Sutartinah tak menikmati bulan madunya. Selain sebagai istri Suwardi, dia juga mengatur belanja harian orang-orang buangan politik itu. Dana tersebut berasal dari Tado Fonds, badan bentukan Indische Partij yang menggalang dana dari organisasi atau masyarakat untuk membiayai buangan politik. Jumlahnya pun tak banyak. Untuk menambal kekurangan, Sutartinah menyediakan mengajar di taman kanak-kanak di Weimaar, Den Haag.
Baca juga: Tjipto Mangoenkoesoemo, dokter antifasis
Sekali waktu, Suwardi dan Tjipto mendapat undangan ke Berlin, Jerman untuk menghadiri presentasi Douwes Dekker di Universitas Berlin.
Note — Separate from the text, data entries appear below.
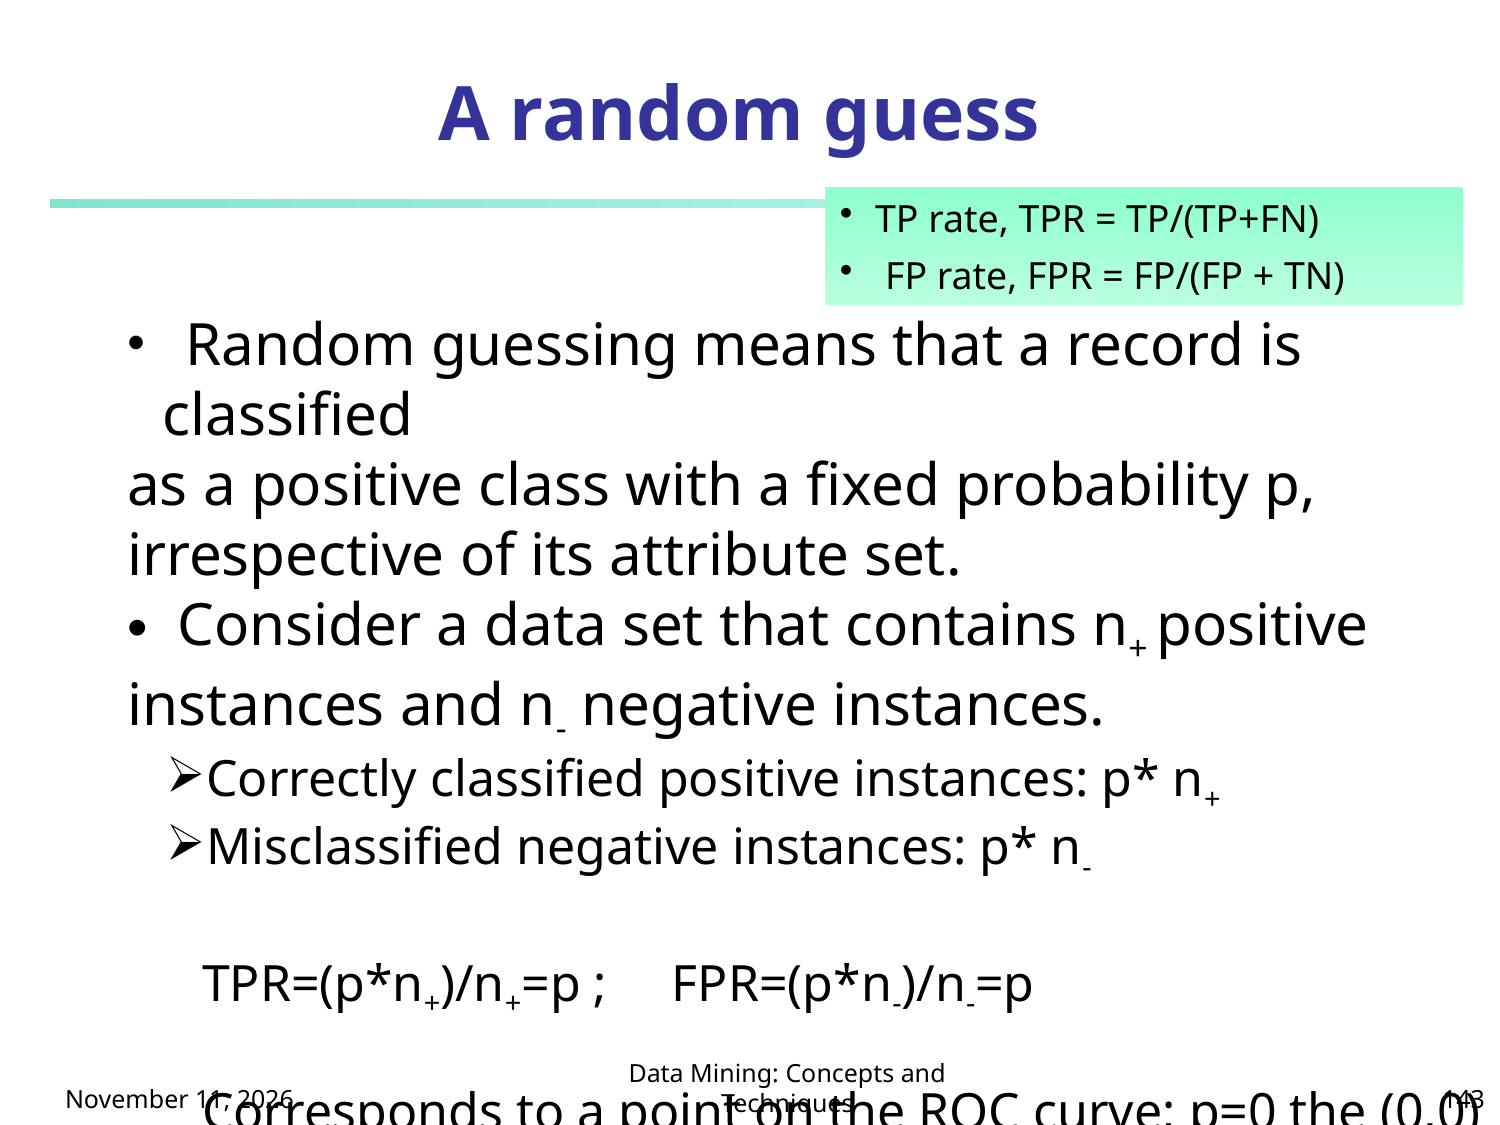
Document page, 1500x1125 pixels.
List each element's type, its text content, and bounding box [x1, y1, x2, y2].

text_box Random guessing means that a record is classified as a positive class with a fixed probability p, irrespective of its attribute set. Consider a data set that contains n+ positive instances and n- negative instances. Correctly classified positive instances: p* n+ Misclassified negative instances: p* n- TPR=(p*n+)/n+=p ; FPR=(p*n-)/n-=p Corresponds to a point on the ROC curve; p=0 the (0,0) Case; p=1 the (1,1) case. [112, 299, 1500, 1125]
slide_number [49, 1062, 112, 1125]
title A random guess [49, 62, 1429, 163]
text_box TP rate, TPR = TP/(TP+FN) FP rate, FPR = FP/(FP + TN) [825, 187, 1463, 305]
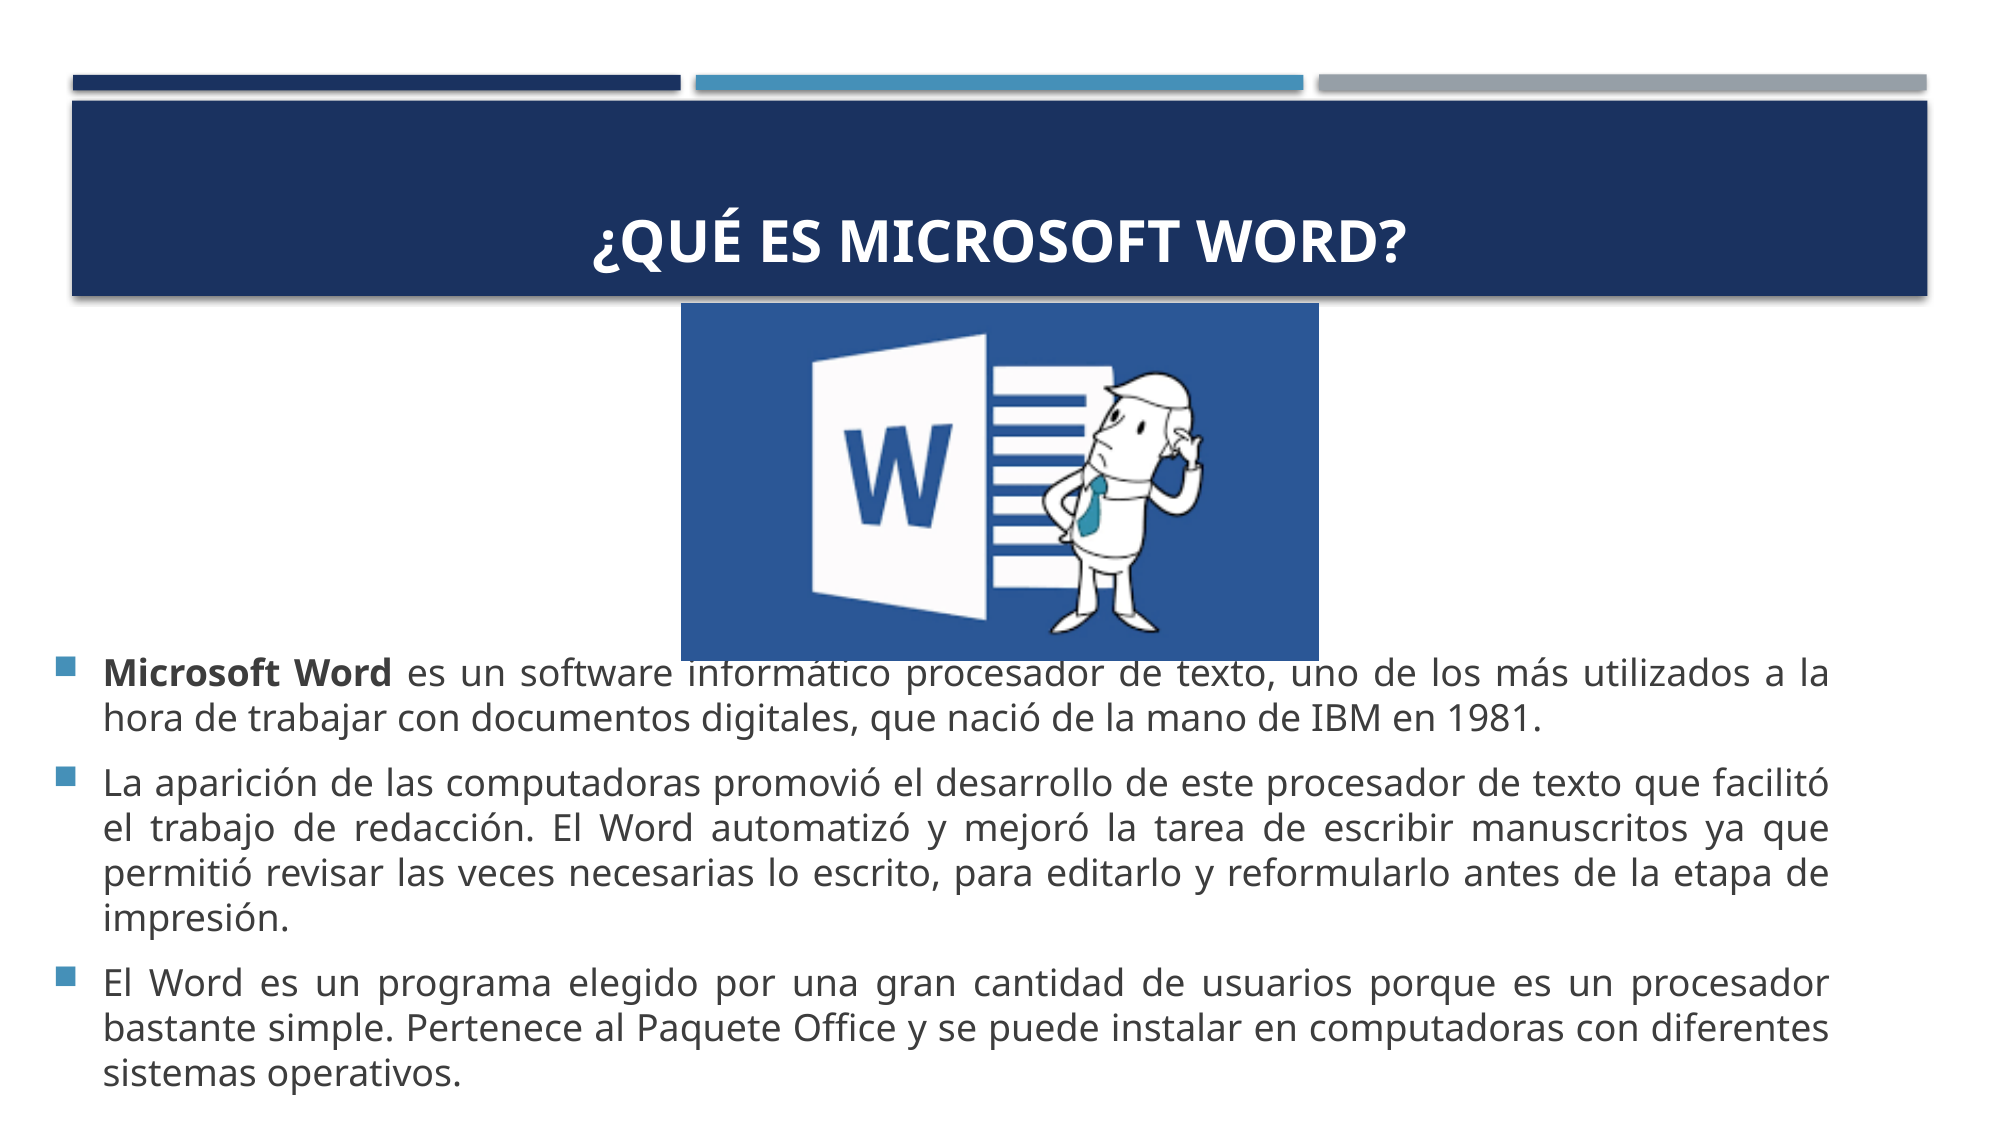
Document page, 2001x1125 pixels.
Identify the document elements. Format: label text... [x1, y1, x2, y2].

list Microsoft Word es un software informático procesador de texto, uno de los más utilizados a la hora de trabajar con documentos digitales, que nació de la mano de IBM en 1981. La aparición de las computadoras promovió el desarrollo de este procesador de texto que facilitó el trabajo de redacción. El Word automatizó y mejoró la tarea de escribir manuscritos ya que permitió revisar las veces necesarias lo escrito, para editarlo y reformularlo antes de la etapa de impresión. El Word es un programa elegido por una gran cantidad de usuarios porque es un procesador bastante simple. Pertenece al Paquete Office y se puede instalar en computadoras con diferentes sistemas operativos. [37, 682, 1847, 1125]
picture [680, 302, 1320, 662]
title ¿Qué es Microsoft Word? [95, 115, 1905, 282]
Sutartinah tak turut karena sedang hamil.
Namun malang, Suwardi dan Tjipto dicokok intelijen Jerman yang mengikuti mereka, karena mendengar mereka berdua berbicara memakai bahasa Jawa. Intel Jerman itu menduga bahasa yang mereka gunakan adalah bahasa Jepang. Jerman belum bersekutu dengan Jepang saat Perang Dunia I.
Kabar penahanan ini tiba juga ke Sutartinah. Dia pun mengontak karibnya, Chrislebeau, pelukis kesayangan Ratu Wilhelmina, dan Kementrian Luar Negeri Belanda. Akhirnya, pemerintah Belanda mengontak pemerintah Jerman. Sutartinah yang sedang hamil membawa surat pembebasan ke Berlin. Suwardi dan Tjipto pun bebas. Douwes Dekker mengantar mereka ke stasiun, pulang ke Belanda.
“He Cip! Tahukah kamu? Salah Siapakah semua ini?” tanya Douwes Dekker.
“Tentu salahmu! Kamulah yang mengundang kami,” jawab Tjipto.
“Ah tidak bisa,” jawab veteran Perang Boer itu mengelak.
“Ini salah Suwardi sebab dia tidak mengajak Tinah. Seharusnya kau mulai menyadari Wardi, apapun yang terjadi, kau dan Tinah tidak boleh berpisah sedetik pun juga,” ujar Douwes Dekker.
Pada 1928, saat Suwardi berusia 40 tahun, mengganti nama menjadi Ki Hajar Dewantara, demikian pula Sutartinah, menjadi Nyi Hajar Dewantara. Selama 46 tahun Nyi Hajar mendampingi Ki Hajar dalam suka dan duka.